**EXERCISE PROMPT**
The answer should hold only the lines from the one containing "asprotnic. Nato smo" through the one containing "u Kostarika?" in the entries below, copied exactly, without pictures.
----------
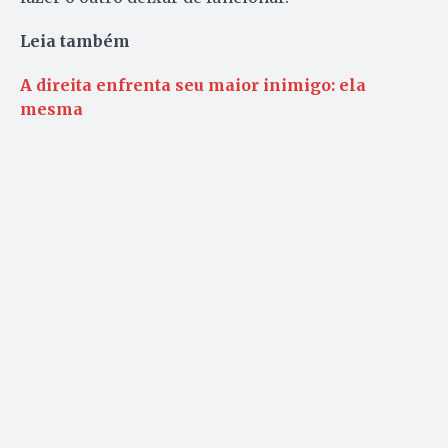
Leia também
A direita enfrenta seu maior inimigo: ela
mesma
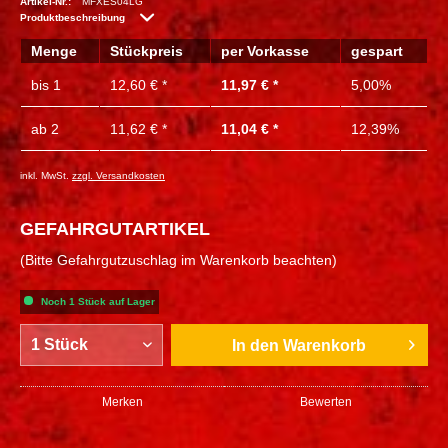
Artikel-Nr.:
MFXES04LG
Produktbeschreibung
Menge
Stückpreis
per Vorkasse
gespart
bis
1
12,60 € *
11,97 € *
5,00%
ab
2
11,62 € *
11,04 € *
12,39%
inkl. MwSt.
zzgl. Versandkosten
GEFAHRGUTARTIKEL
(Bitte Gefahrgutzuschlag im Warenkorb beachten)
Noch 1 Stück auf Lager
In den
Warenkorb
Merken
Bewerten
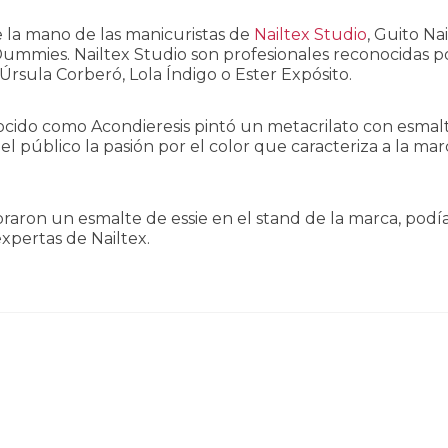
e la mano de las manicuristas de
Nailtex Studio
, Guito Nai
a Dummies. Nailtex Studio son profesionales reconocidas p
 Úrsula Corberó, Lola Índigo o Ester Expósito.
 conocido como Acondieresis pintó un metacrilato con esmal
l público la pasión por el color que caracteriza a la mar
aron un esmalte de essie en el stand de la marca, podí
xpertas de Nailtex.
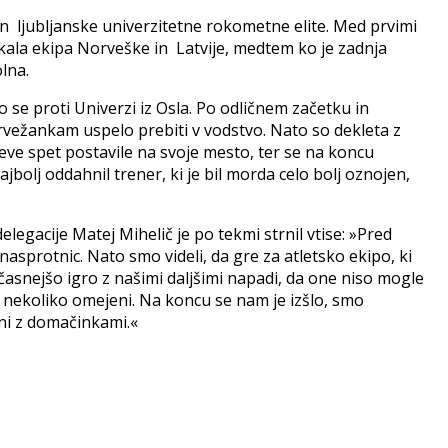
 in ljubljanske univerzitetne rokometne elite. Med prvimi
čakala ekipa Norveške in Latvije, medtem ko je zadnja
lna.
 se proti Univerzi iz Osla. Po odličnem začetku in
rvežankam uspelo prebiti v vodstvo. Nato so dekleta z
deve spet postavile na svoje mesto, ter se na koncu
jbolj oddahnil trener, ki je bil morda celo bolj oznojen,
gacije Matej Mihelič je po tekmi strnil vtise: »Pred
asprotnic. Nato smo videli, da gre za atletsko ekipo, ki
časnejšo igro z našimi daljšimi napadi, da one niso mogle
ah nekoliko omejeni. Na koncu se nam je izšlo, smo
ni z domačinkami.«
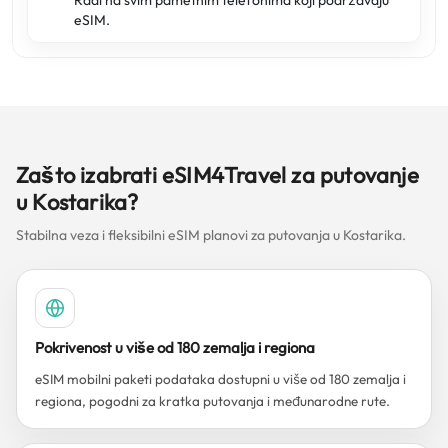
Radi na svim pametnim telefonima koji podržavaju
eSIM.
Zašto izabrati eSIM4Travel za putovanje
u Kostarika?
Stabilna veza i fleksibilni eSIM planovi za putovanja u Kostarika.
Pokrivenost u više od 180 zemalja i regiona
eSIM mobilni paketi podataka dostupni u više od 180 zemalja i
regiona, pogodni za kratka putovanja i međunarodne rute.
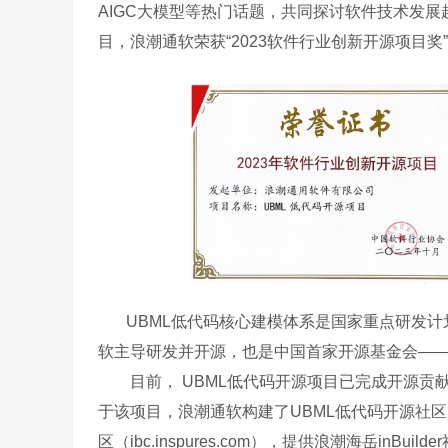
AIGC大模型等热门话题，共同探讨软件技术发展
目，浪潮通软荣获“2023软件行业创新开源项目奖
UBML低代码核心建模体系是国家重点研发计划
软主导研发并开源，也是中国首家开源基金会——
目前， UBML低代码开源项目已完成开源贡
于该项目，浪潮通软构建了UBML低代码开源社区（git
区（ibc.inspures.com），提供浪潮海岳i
----------
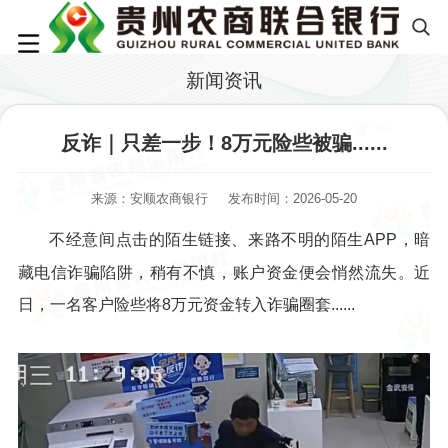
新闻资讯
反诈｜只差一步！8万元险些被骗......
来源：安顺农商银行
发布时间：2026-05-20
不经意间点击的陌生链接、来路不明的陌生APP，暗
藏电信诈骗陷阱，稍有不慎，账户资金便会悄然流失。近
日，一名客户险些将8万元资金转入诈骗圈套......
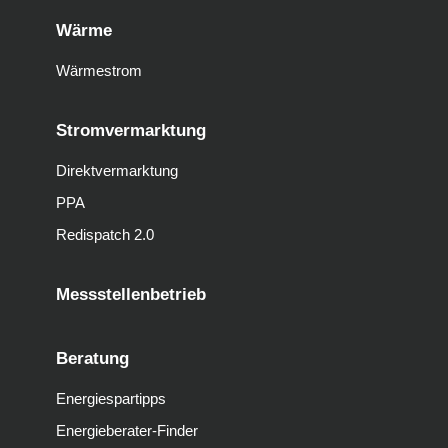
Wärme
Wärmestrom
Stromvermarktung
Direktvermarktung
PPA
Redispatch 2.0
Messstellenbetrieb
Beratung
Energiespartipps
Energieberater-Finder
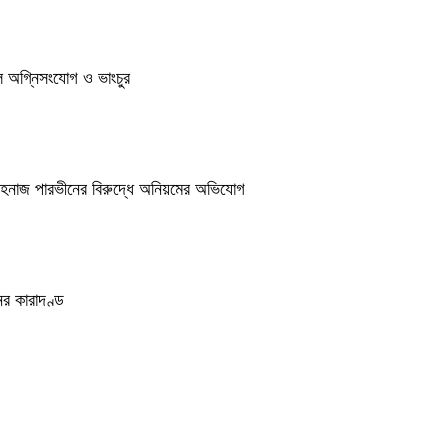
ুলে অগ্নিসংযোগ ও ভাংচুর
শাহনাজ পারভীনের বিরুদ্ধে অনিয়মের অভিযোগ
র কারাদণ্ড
----------
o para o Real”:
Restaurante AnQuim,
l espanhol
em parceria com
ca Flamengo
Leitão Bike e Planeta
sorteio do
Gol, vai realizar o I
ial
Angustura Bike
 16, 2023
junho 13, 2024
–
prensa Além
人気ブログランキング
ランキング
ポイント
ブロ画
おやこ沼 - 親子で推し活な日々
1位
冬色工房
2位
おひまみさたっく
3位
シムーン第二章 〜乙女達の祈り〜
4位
----------
**OUTPUT**
asprotnic. Nato smo videli, da gre za atletsko ekipo, ki
časnejšo igro z našimi daljšimi napadi, da one niso mogle
ah nekoliko omejeni. Na koncu se nam je izšlo, smo
ni z domačinkami.«
Radi na svim pametnim telefonima koji podržavaju
eSIM.
Zašto izabrati eSIM4Travel za putovanje
u Kostarika?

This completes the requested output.